Хенрик заметил за деревьями большую черную собаку. Она вела стаю так, словно никаких препятствий для них не существовало. Собаки не погнались за лошадью. Они шли именно за ним. Мальчик развернулся, без промедления перескочил через край обрыва и помчался вниз.
Хотя для лошади тропа была слишком крутой, с подъемами и спусками по уступам и осыпям, и изобиловала острыми камнями, он знал, что свора без труда сможет преследовать его по этой непростой дороге. Он знал также, что они, скорее всего, лазают по камням быстрее, чем он. Не следовало терять ни секунды.
Хенрик не задавался вопросом, куда направляется или зачем; по сути, он даже не думал об этом, просто бежал. С того самого дня, когда он исцарапал лорда Рала и Мать-Исповедницу и сбежал, он не задумывался над тем, что делает и следует ли вообще бежать. Пересекая равнины Азрита, он даже не пытался понять, где именно бежит. Он просто убегал от собак. В глубине души он откуда-то знал, что, если выберет другой путь, они настигнут его. В голове было лишь единственное возможное направление, и Хенрик следовал ему.
Когда он спустился до самого низа, лицо его было потным и грязным.

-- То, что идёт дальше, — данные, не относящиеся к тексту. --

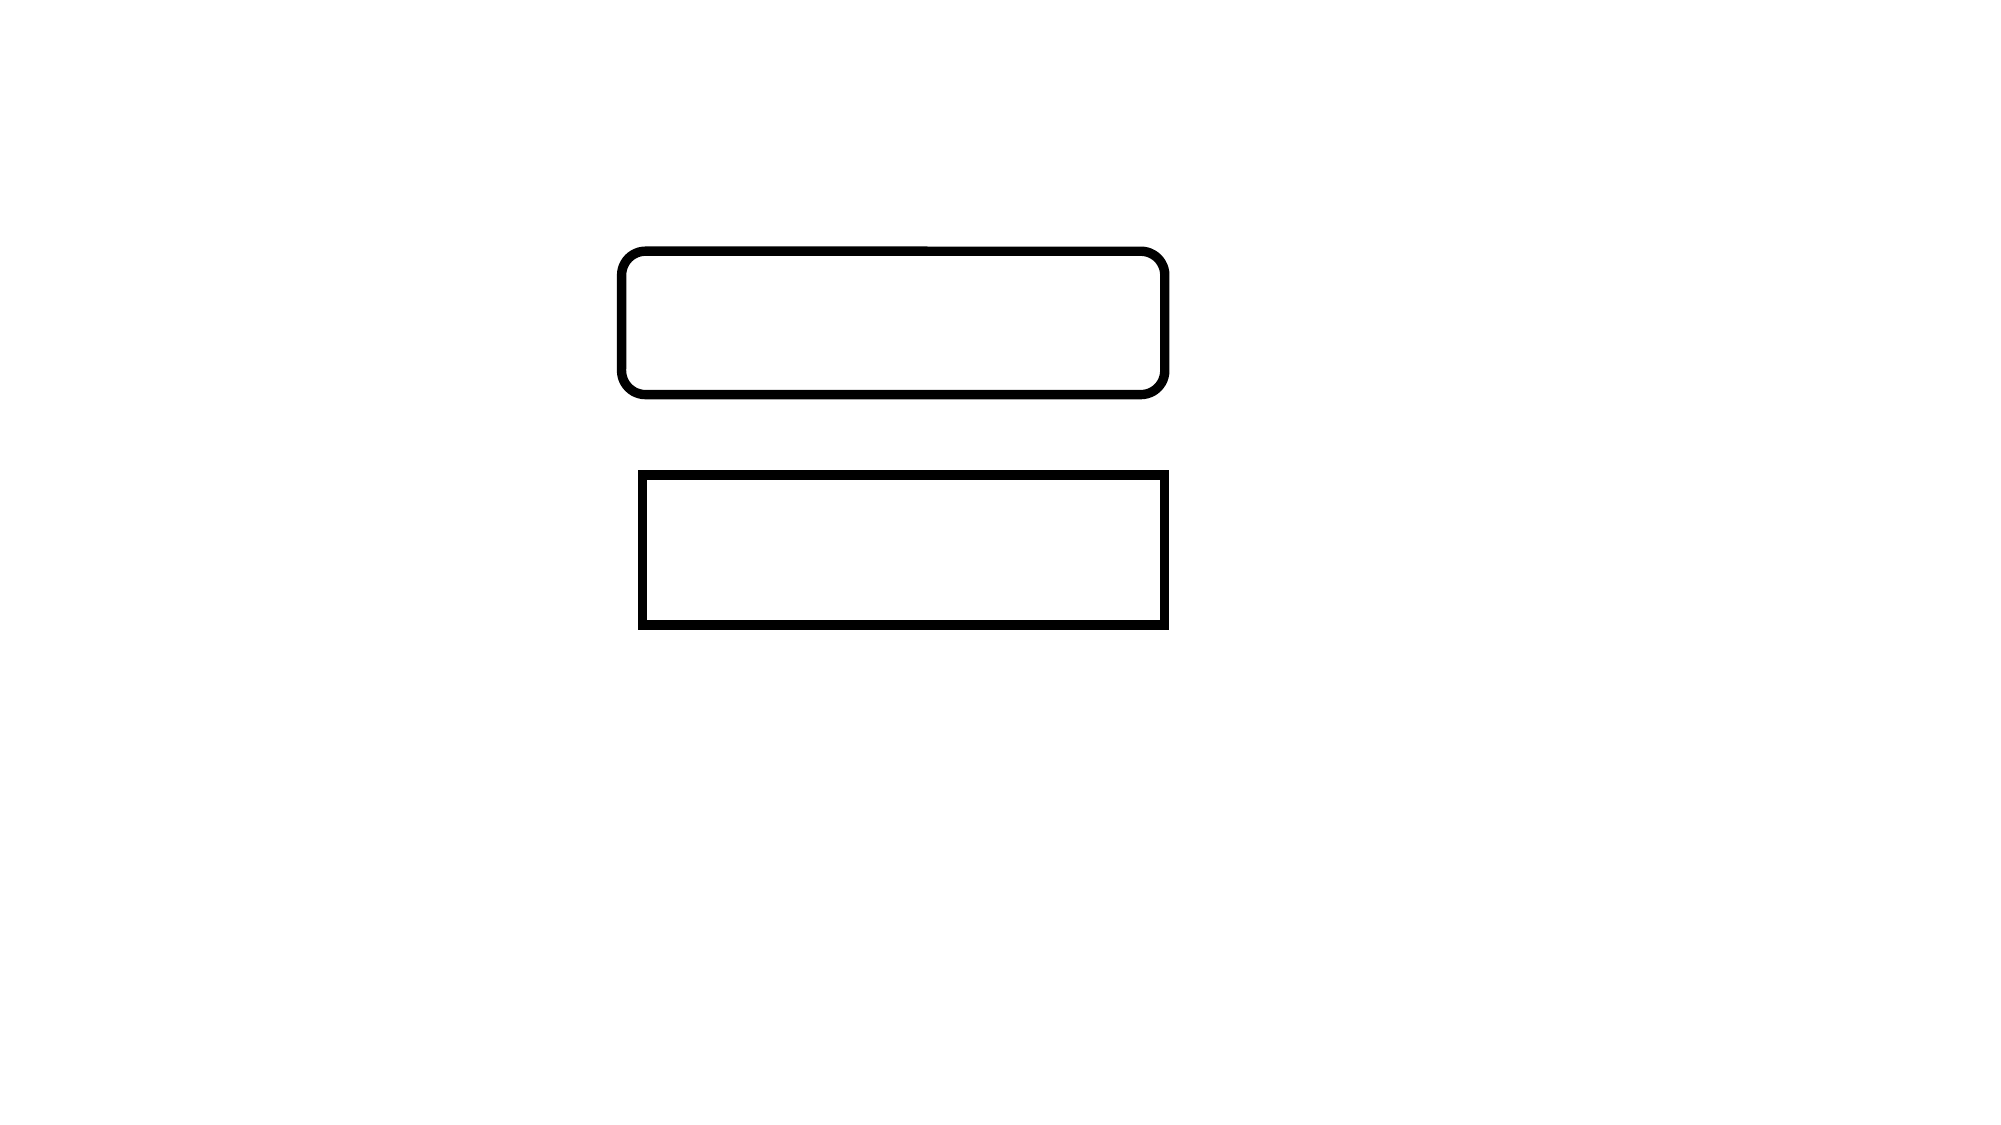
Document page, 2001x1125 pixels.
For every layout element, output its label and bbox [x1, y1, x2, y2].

text_box [641, 474, 1165, 626]
text_box [620, 250, 1166, 396]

Оглядываясь назад, он несколько раз замечал собаку с короткой коричневой шерстью, ту, которая обычно бежала впереди стаи. И черная, и коричневая собаки, двое вожаков, были мощно сложены, с толстыми шеями. Когда они рычали, завидев мальчика, с их челюстей свисала пена.
Короткого взгляда назад хватило, чтобы Хенрик во весь опор рванулся вниз по тропе, с безрассудной стремительностью соскальзывая со скалистых уступов. Кое-где он попросту скатывался по крутой осыпи из земли и щебня – так было быстрее.
Наконец крутой спуск сменила более ровная земля с полянками, свободными от лозы и кустарника. Воздух был угнетающе тяжелым. Воняло гнильем.
Он видел выступающие из глубокой тени густые заросли деревьев с очень широкими подножиями, которые, казалось, помогали им удерживать равновесие на мягкой болотистой почве. Время от времени на клочках чуть более приподнятой земли попадались кедры, однако на участках с застоявшейся зловонной водой росли только широкоствольные деревья. Их кривые ветви, тянущиеся невысоко над водой, обросли завесами лишайника. Кое-где лишайник спускался до воды. В других местах над водой балдахином нависали заросли лиан, давая опору вьюнкам, покрытым фиолетовыми цветами.
Ящерицы при его приближении молниеносно скрывались среди обрывков ползучих растений. Змеи, свисавшие с веток, выпускали языки, наблюдая, как мальчик проходит мимо. Твари под водой лениво отплывали в сторону, оставляя рябь и порождая слабые всплески.
Чем дальше он забирался в лесную топь, тем гуще становились с обеих сторон заросли кустов и лиан, создающие своего рода туннель через густой лес. Где-то снаружи резко вскрикивали невидимые птицы, и их голоса разносились над безмолвными пятнами водной глади.